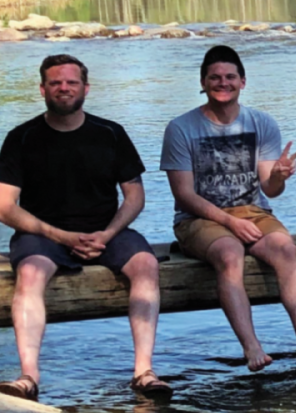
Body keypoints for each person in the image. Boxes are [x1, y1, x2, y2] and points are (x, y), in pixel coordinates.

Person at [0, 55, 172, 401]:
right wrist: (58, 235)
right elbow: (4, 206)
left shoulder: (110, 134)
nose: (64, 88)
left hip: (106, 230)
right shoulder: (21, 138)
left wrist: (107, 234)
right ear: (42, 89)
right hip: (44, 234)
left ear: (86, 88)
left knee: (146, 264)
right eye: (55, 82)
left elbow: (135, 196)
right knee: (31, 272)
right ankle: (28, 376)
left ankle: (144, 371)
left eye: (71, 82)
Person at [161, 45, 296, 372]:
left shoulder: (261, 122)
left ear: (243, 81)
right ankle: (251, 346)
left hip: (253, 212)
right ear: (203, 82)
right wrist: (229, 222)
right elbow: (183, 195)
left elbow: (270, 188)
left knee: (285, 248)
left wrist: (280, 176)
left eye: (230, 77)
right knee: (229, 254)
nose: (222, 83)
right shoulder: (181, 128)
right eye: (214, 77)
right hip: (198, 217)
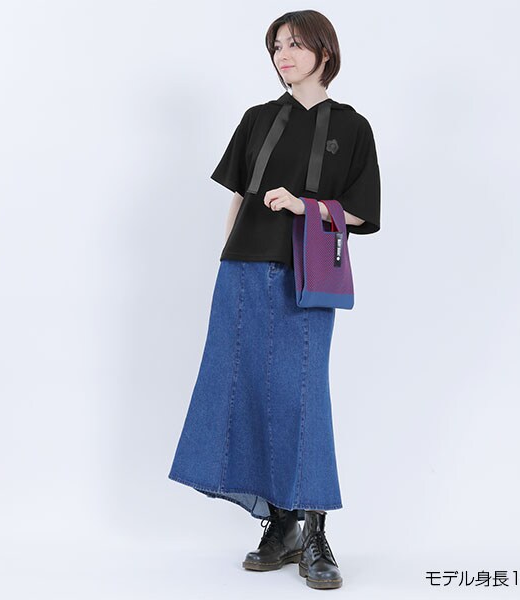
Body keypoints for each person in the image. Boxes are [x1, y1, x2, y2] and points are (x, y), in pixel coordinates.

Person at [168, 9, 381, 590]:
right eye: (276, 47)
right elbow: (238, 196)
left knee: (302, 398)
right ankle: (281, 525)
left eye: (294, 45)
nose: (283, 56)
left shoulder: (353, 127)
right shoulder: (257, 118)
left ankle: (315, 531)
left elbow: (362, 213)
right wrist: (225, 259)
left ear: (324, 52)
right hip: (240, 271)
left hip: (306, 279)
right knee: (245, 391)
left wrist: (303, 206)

# # # # # # #

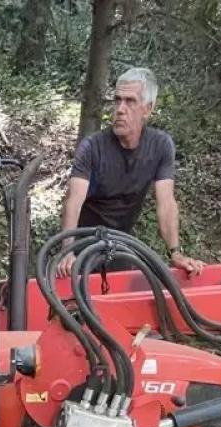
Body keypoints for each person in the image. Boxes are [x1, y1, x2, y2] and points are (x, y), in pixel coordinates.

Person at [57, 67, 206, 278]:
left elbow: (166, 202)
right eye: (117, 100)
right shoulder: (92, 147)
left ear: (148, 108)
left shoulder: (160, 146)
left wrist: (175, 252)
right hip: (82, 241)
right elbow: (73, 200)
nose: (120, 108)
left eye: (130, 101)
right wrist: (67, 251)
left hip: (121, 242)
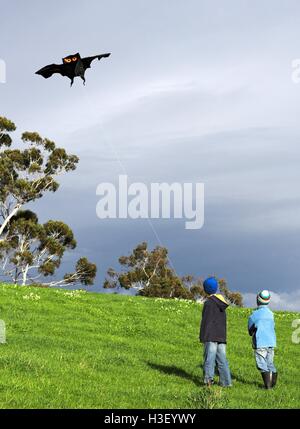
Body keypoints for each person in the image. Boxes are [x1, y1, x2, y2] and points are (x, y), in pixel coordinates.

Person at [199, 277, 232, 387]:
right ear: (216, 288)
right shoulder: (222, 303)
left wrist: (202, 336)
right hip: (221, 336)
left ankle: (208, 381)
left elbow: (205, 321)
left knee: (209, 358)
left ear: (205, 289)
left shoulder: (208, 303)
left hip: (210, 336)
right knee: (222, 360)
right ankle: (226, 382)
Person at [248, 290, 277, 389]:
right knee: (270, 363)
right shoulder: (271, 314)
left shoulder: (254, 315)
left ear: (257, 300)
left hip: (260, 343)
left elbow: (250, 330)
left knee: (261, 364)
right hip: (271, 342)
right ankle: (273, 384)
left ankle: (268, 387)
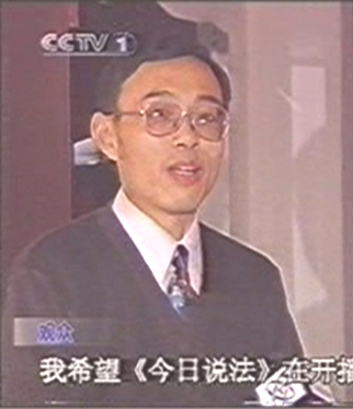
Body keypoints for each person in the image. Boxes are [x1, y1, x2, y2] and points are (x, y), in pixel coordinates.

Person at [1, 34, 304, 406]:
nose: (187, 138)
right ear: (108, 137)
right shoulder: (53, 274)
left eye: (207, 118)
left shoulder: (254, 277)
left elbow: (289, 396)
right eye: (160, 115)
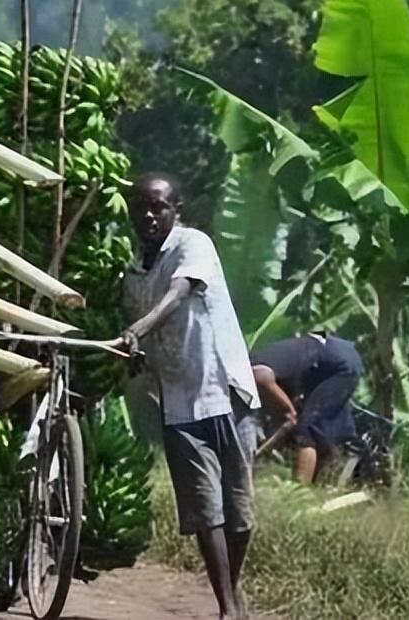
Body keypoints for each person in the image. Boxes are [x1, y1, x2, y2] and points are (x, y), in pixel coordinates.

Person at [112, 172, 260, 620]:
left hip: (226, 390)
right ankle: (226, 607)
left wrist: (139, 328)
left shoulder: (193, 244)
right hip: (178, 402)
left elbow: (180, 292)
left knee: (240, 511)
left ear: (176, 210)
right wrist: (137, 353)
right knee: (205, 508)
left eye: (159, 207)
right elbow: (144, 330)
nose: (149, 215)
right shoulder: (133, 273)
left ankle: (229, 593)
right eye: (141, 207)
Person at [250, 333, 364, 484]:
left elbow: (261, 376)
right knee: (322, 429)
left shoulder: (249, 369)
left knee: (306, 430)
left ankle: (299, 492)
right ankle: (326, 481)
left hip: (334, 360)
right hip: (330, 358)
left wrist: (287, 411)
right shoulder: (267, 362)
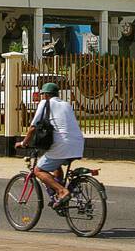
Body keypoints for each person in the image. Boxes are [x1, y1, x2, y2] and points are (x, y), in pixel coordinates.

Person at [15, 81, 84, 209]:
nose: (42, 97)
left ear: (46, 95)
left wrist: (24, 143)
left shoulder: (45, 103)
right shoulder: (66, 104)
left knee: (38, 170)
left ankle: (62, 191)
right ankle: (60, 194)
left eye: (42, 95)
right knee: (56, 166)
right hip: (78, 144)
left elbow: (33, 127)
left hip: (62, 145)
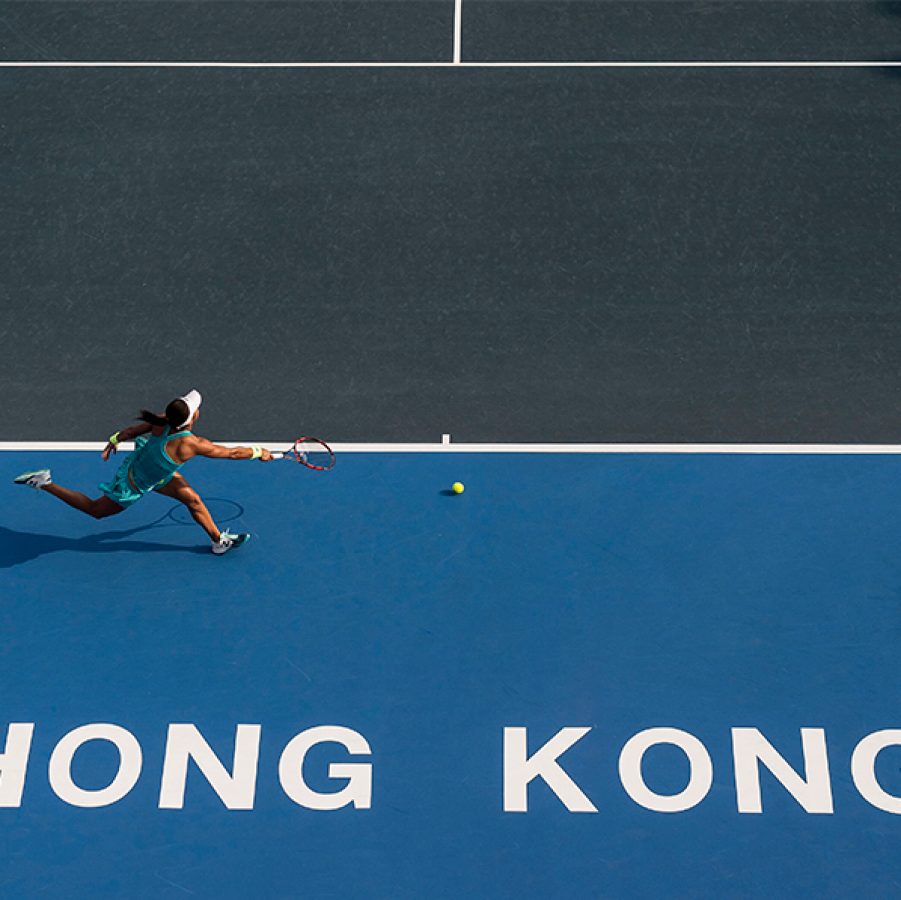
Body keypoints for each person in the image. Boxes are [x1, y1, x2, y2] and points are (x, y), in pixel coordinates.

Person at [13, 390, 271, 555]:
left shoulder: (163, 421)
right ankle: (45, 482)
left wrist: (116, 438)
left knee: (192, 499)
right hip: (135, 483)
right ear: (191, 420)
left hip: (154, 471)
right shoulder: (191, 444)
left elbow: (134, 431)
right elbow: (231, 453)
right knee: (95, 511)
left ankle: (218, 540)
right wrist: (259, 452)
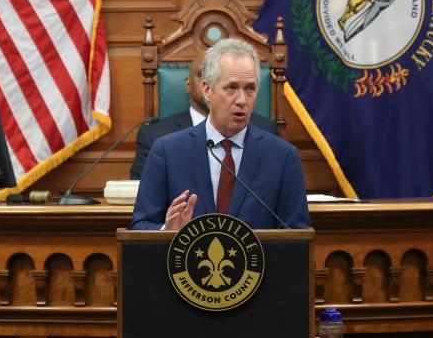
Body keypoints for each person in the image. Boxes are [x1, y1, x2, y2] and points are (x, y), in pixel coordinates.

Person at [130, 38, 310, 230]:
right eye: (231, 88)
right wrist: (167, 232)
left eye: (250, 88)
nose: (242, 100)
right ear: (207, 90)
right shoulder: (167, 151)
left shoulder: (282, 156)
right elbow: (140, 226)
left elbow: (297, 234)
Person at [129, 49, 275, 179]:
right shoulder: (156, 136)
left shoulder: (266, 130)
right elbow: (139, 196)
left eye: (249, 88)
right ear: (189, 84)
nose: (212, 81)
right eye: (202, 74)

# # # # # # #

▶ [Your instructions]
Search the material for the string "nose" and return each line that has it.

▶ [Written answer]
nose: (64, 88)
nose: (222, 83)
nose: (283, 56)
nose: (120, 108)
nose: (187, 138)
nose: (149, 215)
nose: (42, 97)
nose: (242, 100)
nose: (212, 81)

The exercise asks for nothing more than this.